I just got asked by a man in the alley if i would like to buy 50 dollars of meat for 20 bucks. Its been a weird day.
I thought it was weird that her dad told me to finish and get out after he walked in on us. I like him
It's like sexual therapy. We hooked up. And now were talking about our recent breakups.
Emoooo
Last night i was gna tell u about how i was watching project runway & how i was upset bc they replaced tim gunn & heidi klum. but then i realized that i was watching mythbusters.
True life - we need to smoke together more often
You're perfectly engineered for doggy style
I just found a 1/2 inch of mimosa in my shoe.
You should get more absorbent shoes.
it was like getting a handjob from robocop
I got eye-fucked by an 80 year old man wearing a cowboy hat while I was singing country. How do you think karaoke went?
We didn't have sex because he locked himself in the bathroom and passed out while he was taking a shit. I cuddled with his cat.
The roommate asked me to make sure no one fucked in his room. And then preceded to give only me permission to fuck in his room. Had no idea who I was, just thought I was trustworthy cause I had Edward 40 hands. Felt like a Tarantino movie.
30% sure Kevin and I just adopted a cat.

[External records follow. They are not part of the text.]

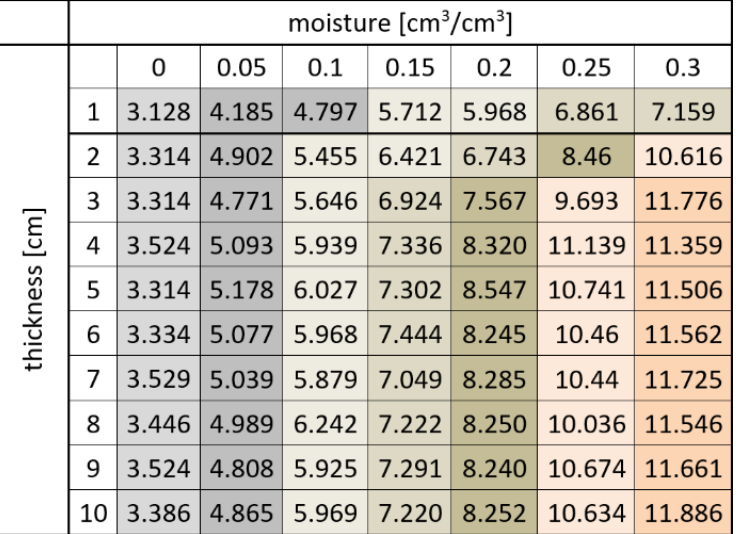
Figure 11. Post hoc analysis of apparent permittivity readouts using sensor B for various values of sample moistures and sample thicknesses. Each color means different homogenous group. Using the ANOVA and Tukey post hoc tests, it was possible to evaluate the maximal range of sensitivity of both sensors. After reaching the exact value depending on material moisture and sample thickness, the increase in apparent permittivity was not measured. From the results presented in Figure 10 representing sensor A, it was noticed that in the case of the dry and low moisture containing samples (0 and 0.05 cm 3 /cm 3 ), all permittivity readouts belong to the same homogenous groups (another one for air dry, another one for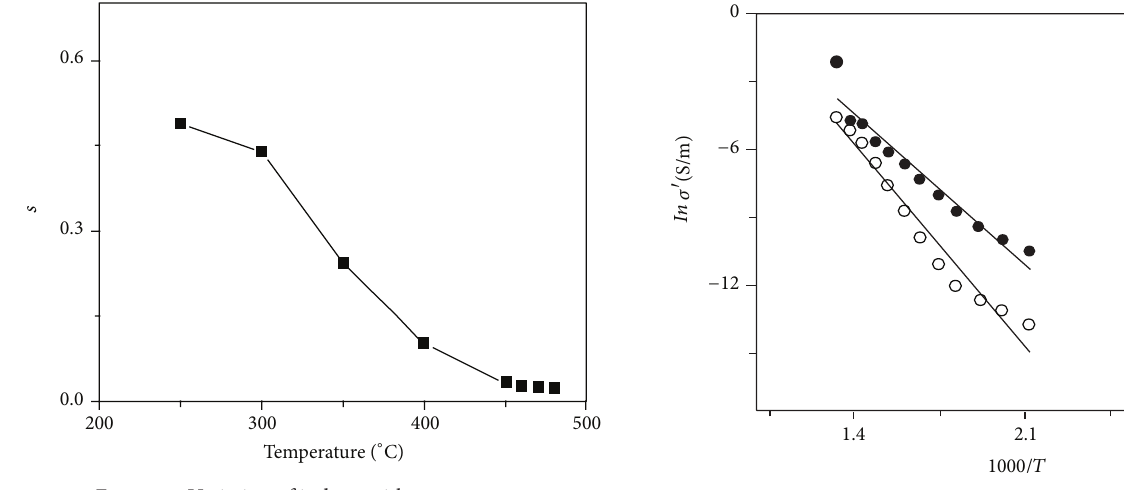
Figure 7: Variation of index 𝑠 with temperature.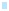
Functional categorization of differentially expressed genes during tomato fruit development in Ailsa Craig.The differences between 14 and 7 DAF are indicated by light green squares (∎). The differences between 21 and 7 DAF are indicated by green squares (∎). The differences between 28 and 7 DAF are indicated by dark green squares (∎), The differences between 35 and 7 DAF are indicated by yellow squares (∎), The differences between 42 and 7 DAF are indicated by orange squares (∎), The differences between 49 and 7 DAF are indicated by red squares (∎). Percentages are calculated based on the proportion of the number of genes in each set.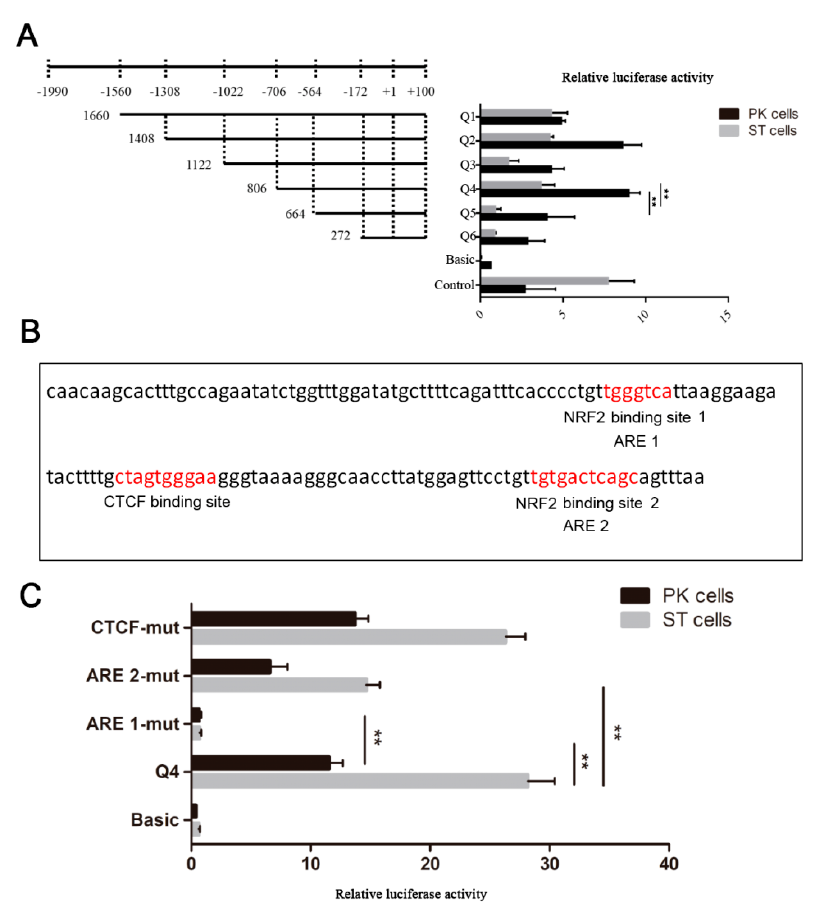
Figure 3. Identification of AKR1C1 gene promoter region. ( A ) Luciferase activity assay of AKR1C1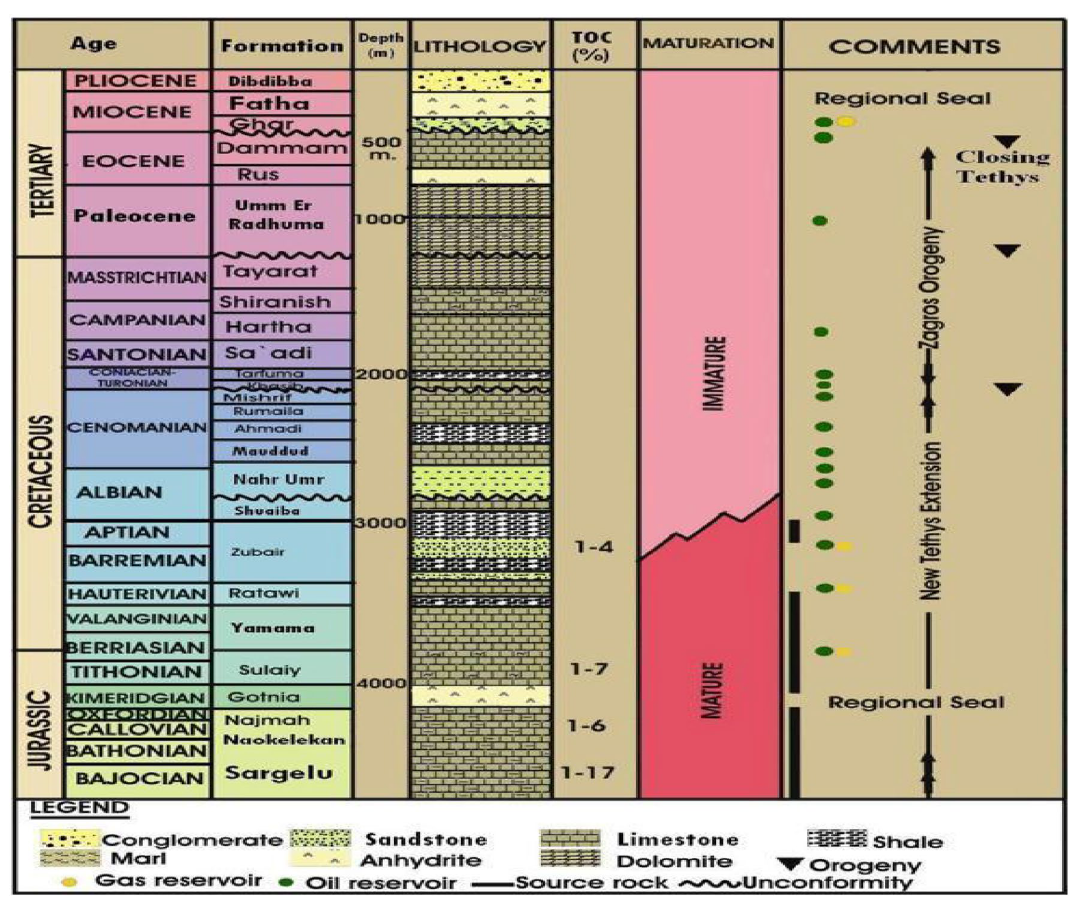
Fig. 2 Stratigraphic column of the Rumaila field (Al-Ameri et al.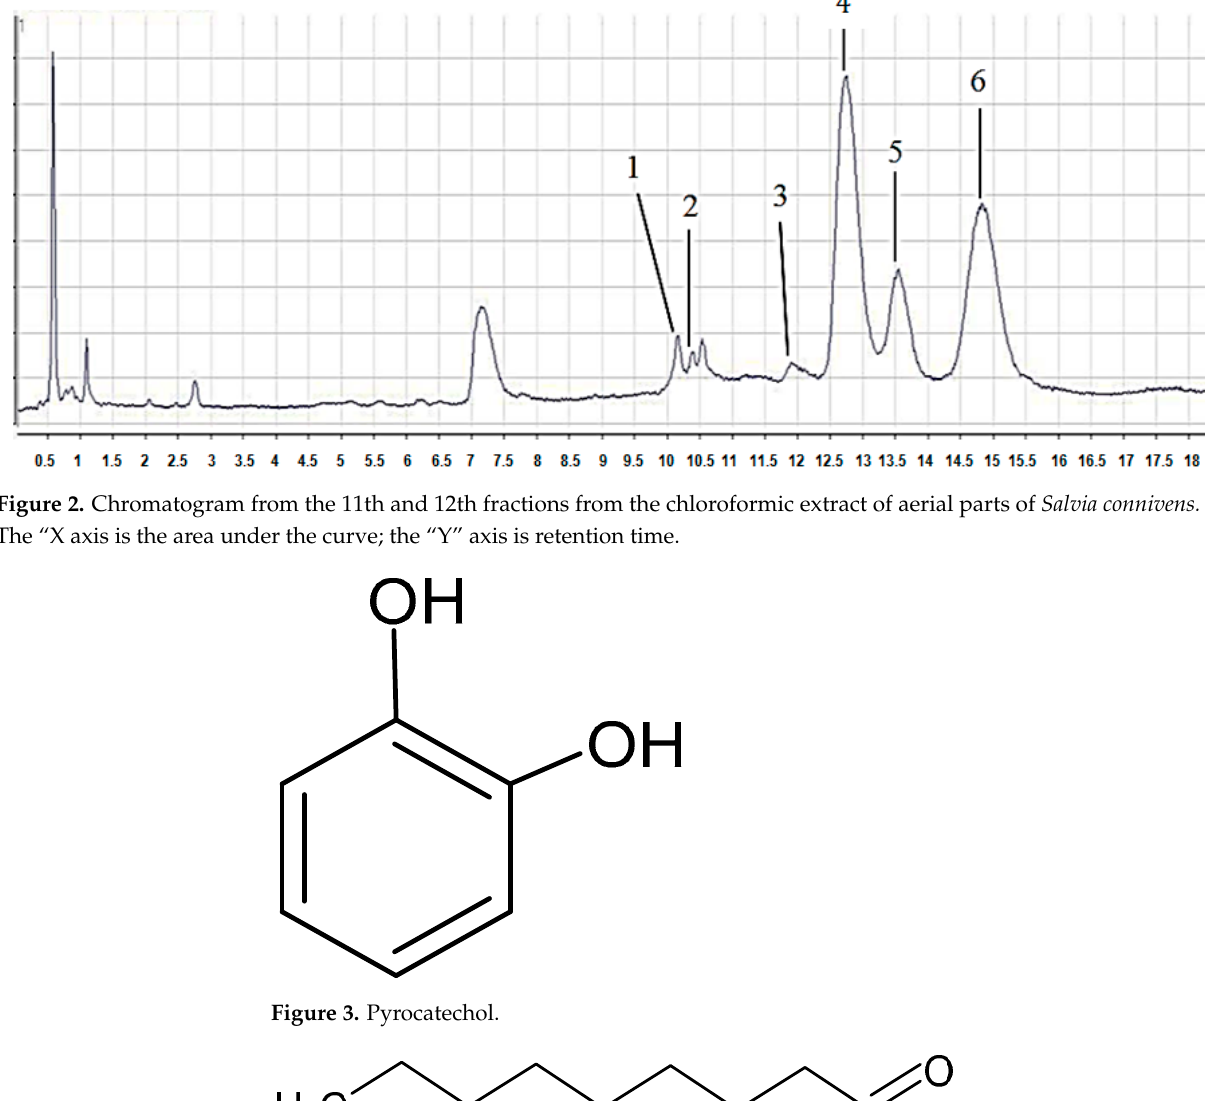
Figure 4. Nonanal. Figure 4.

Talk to me when the sun's up but I really feel like that's a thing.
It's gonna be like a sexual version of A Christmas Carol in my house in a few days.
Now you can NEVER tell anyone that on thanksgiving I took a selfie of my pussy to prove they don't get worse with babies.
DO NOT PREHEAT THE OVEN THIS MORNING! WE STARTED USING IT AS A WINE STASH AROUND MIDNIGHT.
I smell like cotton candy and guilt.